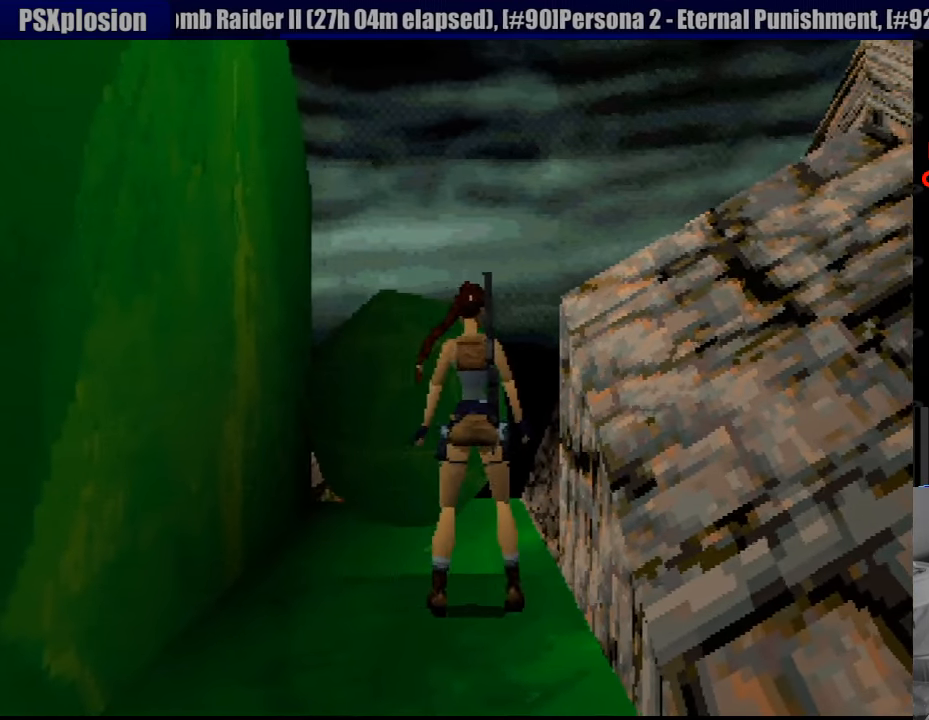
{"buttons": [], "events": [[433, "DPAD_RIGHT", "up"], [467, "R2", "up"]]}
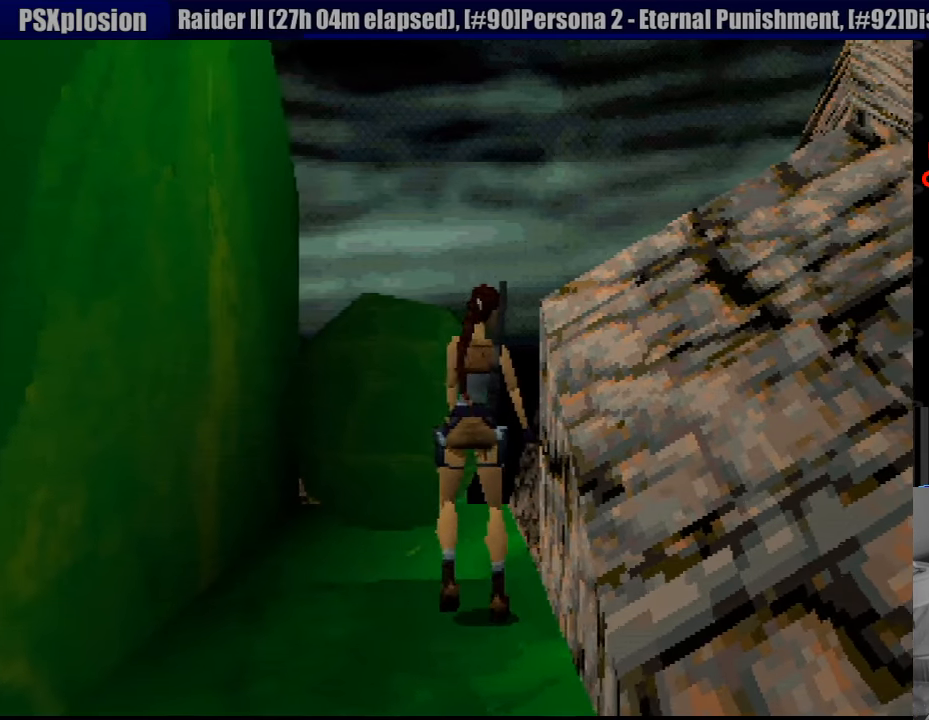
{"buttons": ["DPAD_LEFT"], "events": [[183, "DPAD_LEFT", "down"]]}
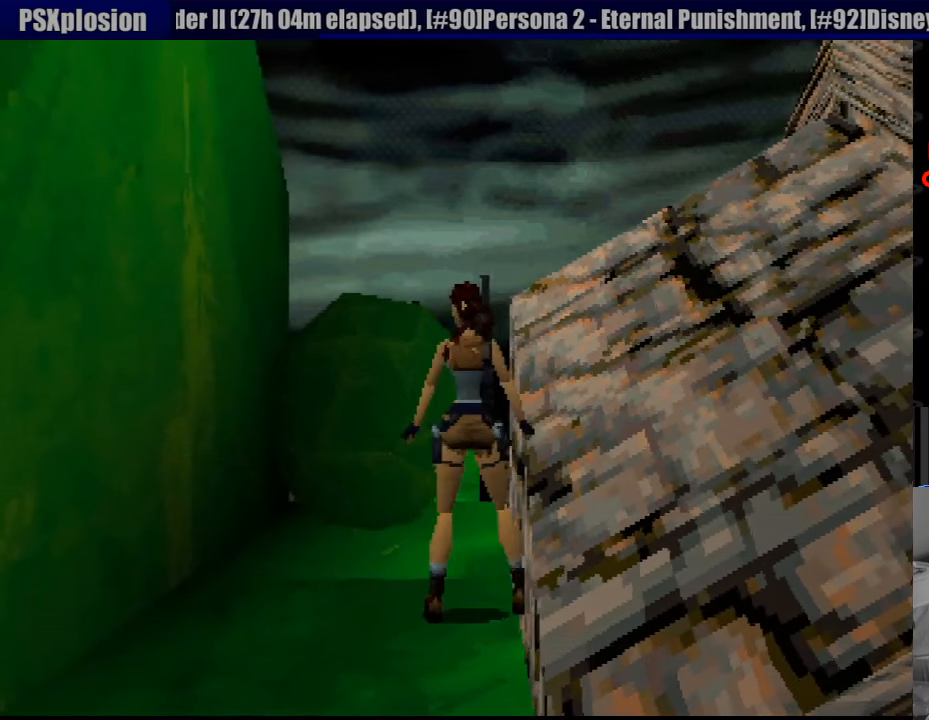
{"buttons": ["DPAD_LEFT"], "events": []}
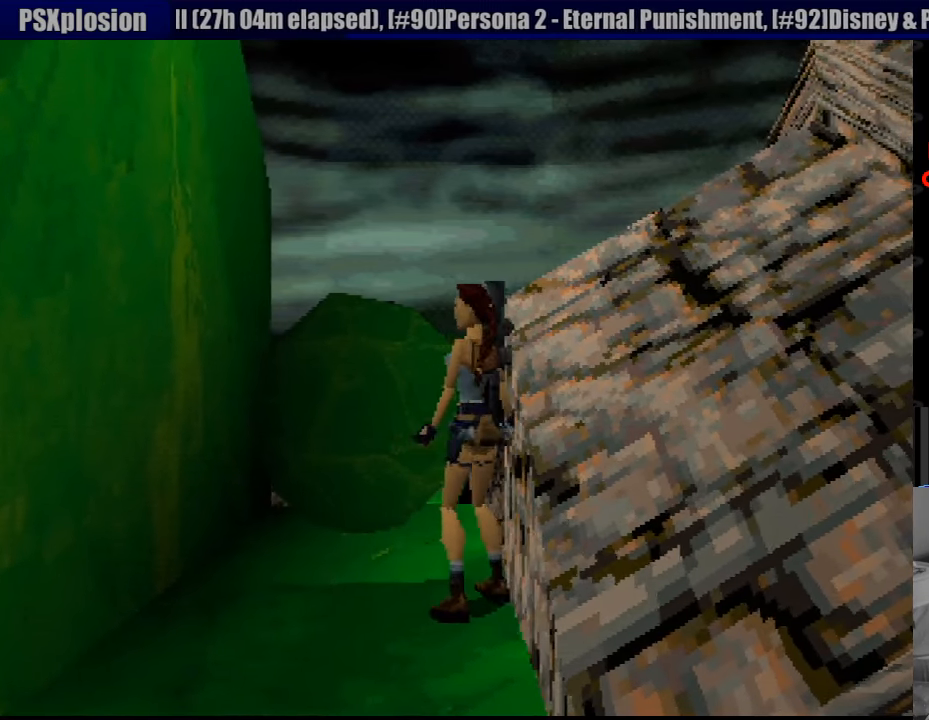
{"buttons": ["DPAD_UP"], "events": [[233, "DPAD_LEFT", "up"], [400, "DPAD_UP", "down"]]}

Work item: Make an exact copy of the listing. Do not carry over its pictures.

Reply:
{"buttons": [], "events": [[433, "DPAD_RIGHT", "up"], [467, "R2", "up"]]}
{"buttons": ["DPAD_LEFT"], "events": [[183, "DPAD_LEFT", "down"]]}
{"buttons": ["DPAD_LEFT"], "events": []}
{"buttons": ["DPAD_UP"], "events": [[233, "DPAD_LEFT", "up"], [400, "DPAD_UP", "down"]]}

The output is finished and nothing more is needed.